Priest's anti-government proposals extend to private property rights and, specifically, takings. Any day he's expected to introduce the Montana Property Fairness Act. It would require the government to pay a landowner any time the state diminishes the value of property by any amount—by rejecting a development, like a subdivision, for example.
"If you're going to suggest that something is a public good then the public ought to pay for it," Priest says. "It's not reasonable to expect a small group of people—property holders or personal property holders—to bear those costs of a public good."
In 2004, 61 percent of Oregon voters enacted a similar law, Measure 37. It proved disastrous. By the end of 2007 the state had received 6,857 claims requesting $19.8 billion in compensation. That year 62 percent of Oregon voters overturned many of Measure 37's provisions.
"If they don't take somebody's property it won't cost them anything," Priest says of the potential cost of his proposal, which he says isn't modeled after Oregon's.
Hedges calls the idea "outrageous," "absurd" and "a lousy idea."
"Did you move into a house thinking what was around you would continue to be what's around you, or did you think someone was going to move in a pig farm?" she says. "That can happen under this, because government can't prohibit somebody from moving in a pig farm next to their house. They can't prohibit people from doing whatever they want.
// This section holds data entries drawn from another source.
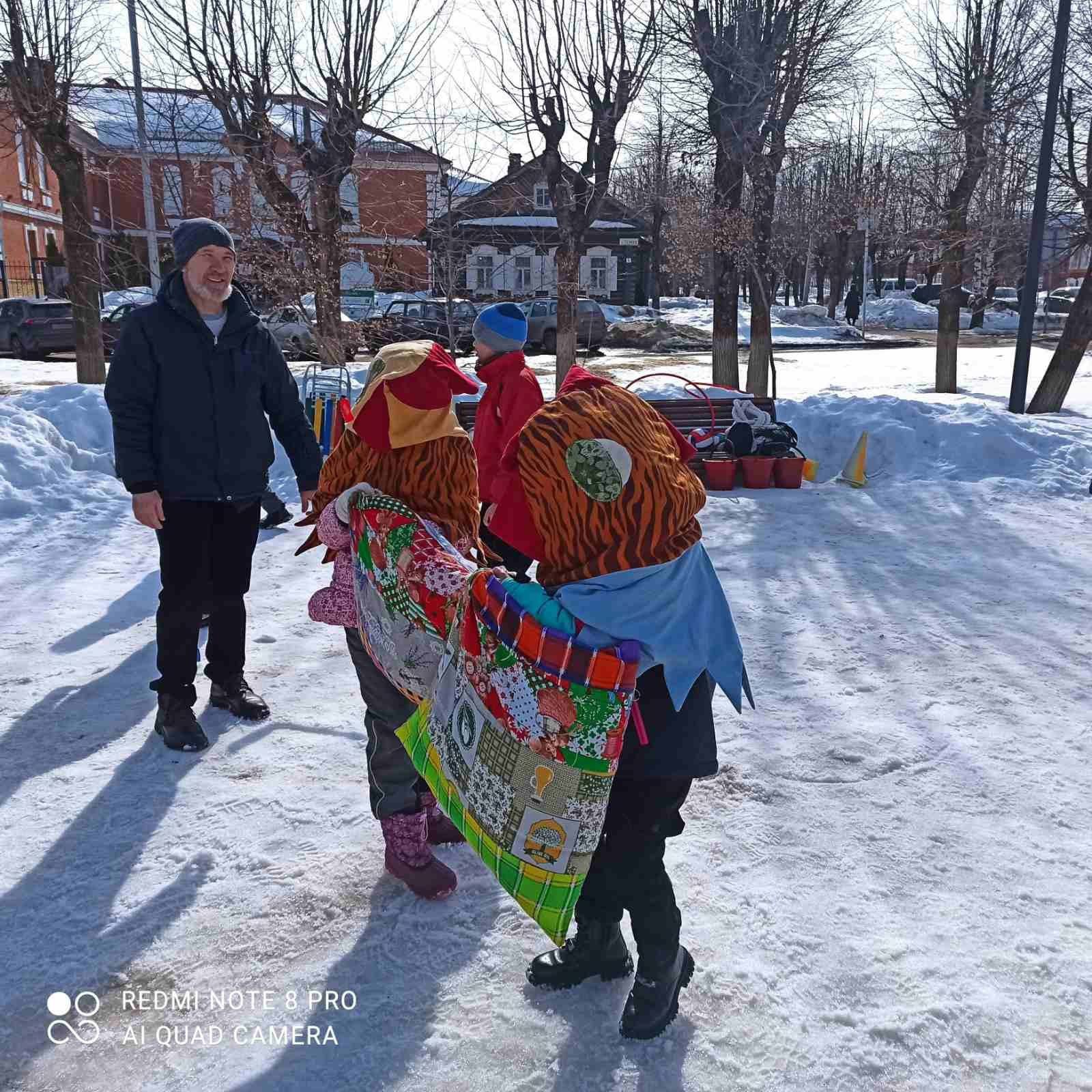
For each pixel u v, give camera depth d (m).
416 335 18.58
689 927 2.51
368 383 2.27
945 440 9.09
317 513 2.46
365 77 11.55
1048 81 11.97
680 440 2.03
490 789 1.91
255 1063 2.09
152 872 2.78
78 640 4.67
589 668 1.79
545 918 1.90
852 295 38.38
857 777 3.31
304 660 4.45
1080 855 2.84
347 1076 2.05
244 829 3.00
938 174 17.02
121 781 3.30
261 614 5.11
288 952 2.45
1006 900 2.62
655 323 29.58
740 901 2.62
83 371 14.26
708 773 1.99
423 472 2.26
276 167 11.74
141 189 15.20
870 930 2.50
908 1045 2.11
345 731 3.70
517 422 4.49
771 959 2.39
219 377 3.41
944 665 4.32
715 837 2.94
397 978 2.35
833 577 5.72
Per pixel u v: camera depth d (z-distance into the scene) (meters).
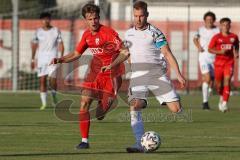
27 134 43.31
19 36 91.56
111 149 36.53
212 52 62.16
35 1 111.12
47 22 66.56
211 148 37.16
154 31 36.00
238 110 64.62
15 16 86.31
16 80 89.75
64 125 49.06
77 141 39.97
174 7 93.94
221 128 47.72
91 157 33.41
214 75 64.25
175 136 42.81
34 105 68.56
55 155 34.09
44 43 66.25
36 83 92.25
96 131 45.44
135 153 34.94
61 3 106.94
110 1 96.06
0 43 90.62
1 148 36.75
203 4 93.31
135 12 35.91
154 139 35.00
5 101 73.88
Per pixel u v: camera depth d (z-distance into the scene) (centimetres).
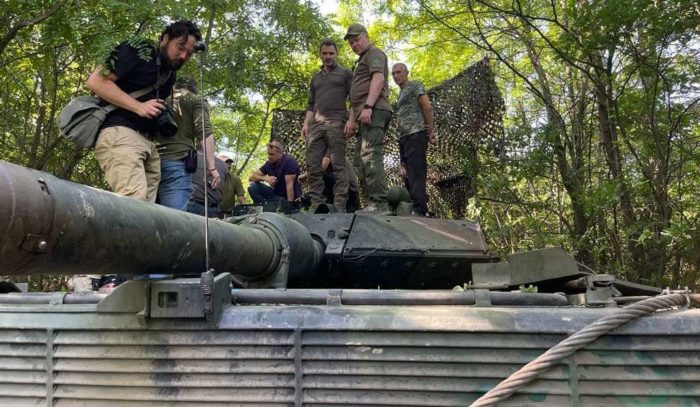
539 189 1302
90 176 1188
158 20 789
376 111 729
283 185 948
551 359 271
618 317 274
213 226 326
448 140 1059
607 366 278
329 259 527
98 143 455
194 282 296
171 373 301
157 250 269
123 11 780
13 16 885
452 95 1066
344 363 292
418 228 569
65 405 309
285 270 410
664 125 996
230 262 344
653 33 915
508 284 405
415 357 288
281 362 295
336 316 297
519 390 278
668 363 276
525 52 1445
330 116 782
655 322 279
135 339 305
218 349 298
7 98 1125
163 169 573
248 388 296
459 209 1084
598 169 1190
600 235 1089
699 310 287
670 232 884
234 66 1072
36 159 1103
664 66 984
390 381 289
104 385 307
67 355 310
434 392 287
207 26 1116
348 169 827
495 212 1327
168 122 475
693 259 1030
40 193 205
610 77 976
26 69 1076
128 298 307
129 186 446
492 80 1062
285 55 1217
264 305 313
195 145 596
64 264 225
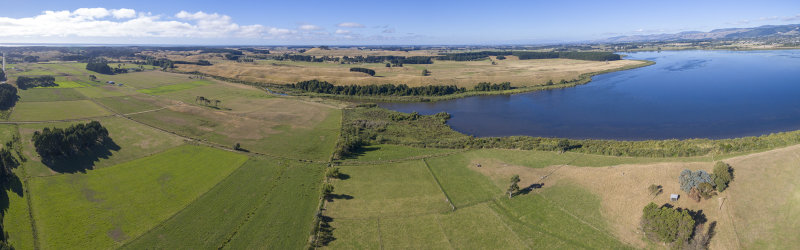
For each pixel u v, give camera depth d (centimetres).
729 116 12625
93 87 18362
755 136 10000
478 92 19112
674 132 11181
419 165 8444
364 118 13462
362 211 6353
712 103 14638
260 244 5431
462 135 11338
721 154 8081
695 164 7106
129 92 17512
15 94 14812
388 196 6894
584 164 8125
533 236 5534
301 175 7875
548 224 5825
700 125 11762
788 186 5888
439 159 8819
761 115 12556
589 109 14562
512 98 17612
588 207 6200
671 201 6012
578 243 5334
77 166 8019
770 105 13862
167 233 5712
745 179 6244
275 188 7231
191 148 9494
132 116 12581
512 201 6594
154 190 7138
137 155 8931
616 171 7356
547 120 13175
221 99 16600
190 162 8581
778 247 4950
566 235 5525
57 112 12725
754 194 5872
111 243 5447
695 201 5919
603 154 8712
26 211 6219
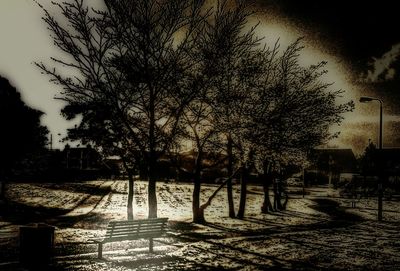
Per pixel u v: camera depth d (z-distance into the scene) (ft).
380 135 93.97
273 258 43.19
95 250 43.86
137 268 36.17
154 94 63.10
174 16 64.34
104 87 63.00
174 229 64.54
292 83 74.90
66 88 62.28
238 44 69.36
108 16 61.82
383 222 87.51
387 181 231.50
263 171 105.70
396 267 40.42
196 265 38.45
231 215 90.94
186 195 171.94
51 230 35.70
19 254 37.35
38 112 157.69
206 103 71.82
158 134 64.80
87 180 253.44
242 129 70.28
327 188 248.73
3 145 144.05
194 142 81.05
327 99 73.26
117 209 103.81
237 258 42.57
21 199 121.49
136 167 69.92
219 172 268.00
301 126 73.05
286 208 122.83
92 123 75.31
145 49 61.98
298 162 104.88
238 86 72.28
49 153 245.86
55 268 34.58
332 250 49.67
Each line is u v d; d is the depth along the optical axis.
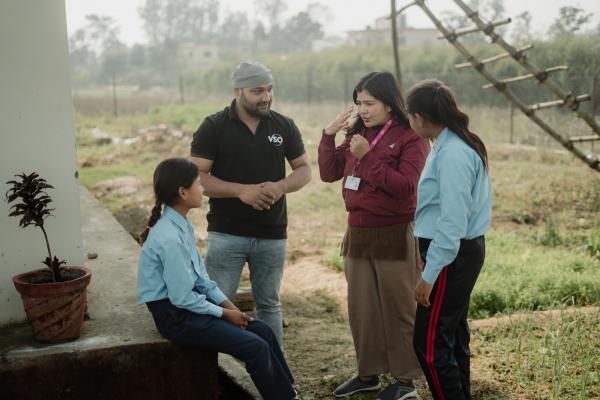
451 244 3.45
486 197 3.66
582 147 15.83
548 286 6.48
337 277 7.62
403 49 39.22
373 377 4.45
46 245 4.37
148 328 4.20
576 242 8.70
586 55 23.27
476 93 25.84
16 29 4.13
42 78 4.24
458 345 3.95
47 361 3.81
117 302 4.76
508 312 5.84
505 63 24.94
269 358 3.88
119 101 37.09
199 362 4.05
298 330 5.98
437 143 3.63
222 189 4.52
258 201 4.48
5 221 4.23
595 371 4.53
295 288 7.38
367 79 4.10
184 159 3.82
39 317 3.88
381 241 4.14
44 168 4.31
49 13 4.21
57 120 4.31
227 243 4.62
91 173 15.84
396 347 4.23
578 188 11.80
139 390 4.00
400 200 4.09
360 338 4.36
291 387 3.96
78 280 3.88
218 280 4.69
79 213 4.46
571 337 4.99
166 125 23.62
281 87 40.25
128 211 11.71
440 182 3.53
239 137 4.61
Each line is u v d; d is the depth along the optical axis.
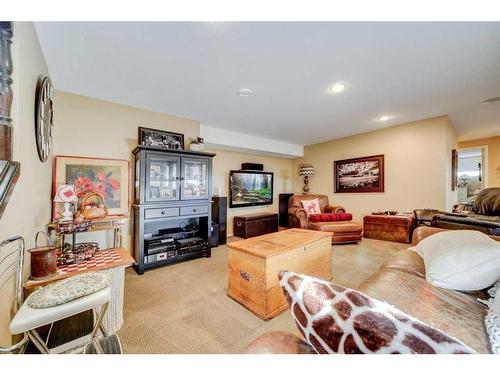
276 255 1.75
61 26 1.50
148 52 1.82
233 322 1.63
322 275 2.28
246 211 5.17
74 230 1.79
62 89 2.45
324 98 2.78
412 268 1.45
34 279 1.31
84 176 2.53
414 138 3.86
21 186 1.24
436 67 2.07
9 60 1.00
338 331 0.50
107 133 2.74
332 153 5.20
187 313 1.75
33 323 0.88
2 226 0.99
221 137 4.15
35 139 1.55
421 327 0.43
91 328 1.24
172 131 3.31
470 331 0.86
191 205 3.01
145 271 2.64
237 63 1.98
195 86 2.43
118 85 2.38
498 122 3.95
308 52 1.82
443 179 3.56
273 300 1.71
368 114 3.42
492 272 1.10
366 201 4.57
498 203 3.26
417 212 3.35
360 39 1.66
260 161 5.53
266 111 3.23
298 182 6.05
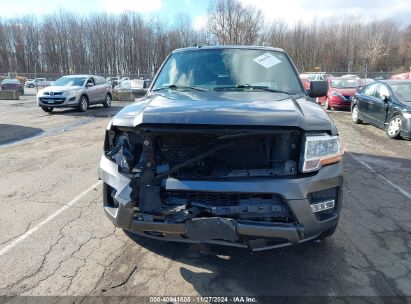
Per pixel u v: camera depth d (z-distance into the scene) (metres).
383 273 3.12
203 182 2.62
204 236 2.63
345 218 4.21
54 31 75.50
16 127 11.23
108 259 3.31
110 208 3.14
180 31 69.06
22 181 5.55
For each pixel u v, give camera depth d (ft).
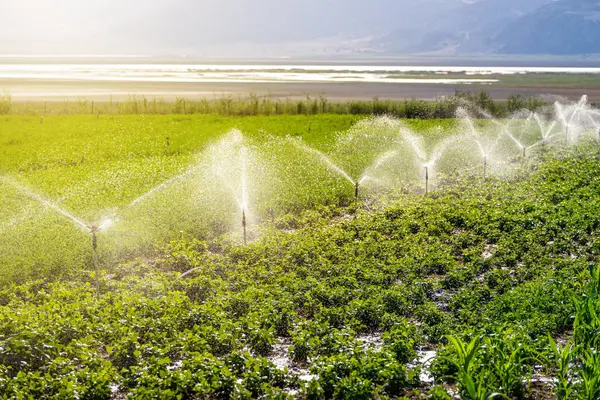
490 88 406.82
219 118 236.43
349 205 102.01
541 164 128.16
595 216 78.48
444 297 58.90
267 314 51.11
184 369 40.83
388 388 39.32
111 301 58.59
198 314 50.90
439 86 426.10
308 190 107.34
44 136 188.75
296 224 91.56
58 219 89.51
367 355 41.93
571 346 41.70
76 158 152.46
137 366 41.63
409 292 57.31
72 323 49.16
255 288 59.21
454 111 248.11
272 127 209.36
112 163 143.43
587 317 42.04
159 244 78.84
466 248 75.77
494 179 116.57
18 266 68.33
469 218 84.69
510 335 41.78
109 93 375.04
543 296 51.65
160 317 52.42
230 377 39.34
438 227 82.79
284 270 68.18
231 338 46.21
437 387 36.01
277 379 40.50
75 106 278.67
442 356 40.32
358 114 250.16
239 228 88.58
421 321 52.47
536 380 38.96
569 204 87.97
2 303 60.85
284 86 430.61
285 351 47.62
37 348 43.68
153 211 93.09
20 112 259.80
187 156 151.64
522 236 74.33
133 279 64.54
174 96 353.72
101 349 48.03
"Oregon voters," she adds, "thought the rhetoric sounded good: 'Government shouldn't interfere with the use of your property.' And then they learned what the reality was, and they went right back and they repealed it."
There are more bills that threaten the environment. One would repeal the voter-approved initiative that requires a statewide vote on proposed nuclear power plants. Another would allow local governments to amend or dissolve conservation easements. Yet another would overturn the citizen initiative banning cyanide heap leach mining. They add up to perhaps the most significant threat ever posed to Montana's environmental protections. But time is short. Only a week remains before the session's midpoint, Feb. 24, the day general bills swap from the chamber of origin to the other.
As the clock winds down, conservationists feel mixed emotions. Hedges, steadied by the perspective gleaned through working nine legislative sessions, is already looking to 2013 and beyond.
"The pendulum swings," Hedges says. "It does. And going too far in any direction is going to be corrected down the road. When you make radical changes it's not sustaining. It gets tempered over time...This is a little tiny blip on the overall political landscape.
"We'll be here longer than them," she adds. "We're going to outlive the bastards."
But for others it's more difficult to look past the immediate undercutting of safeguards that keep Montana "clean and healthful," and the crippling of the state's burgeoning renewable energy industry.
"This is where we're building jobs in Montana," MCV's Cobler says. "And we're doing it without damaging our natural resources. It's like killing the goose that lays the golden egg...It seems like the Legislature, or some actors within the Legislature, are not just trying to chip away at the edges [of Montana's environmental protections], but they're going for very basic, foundational pieces that make Montana what it is."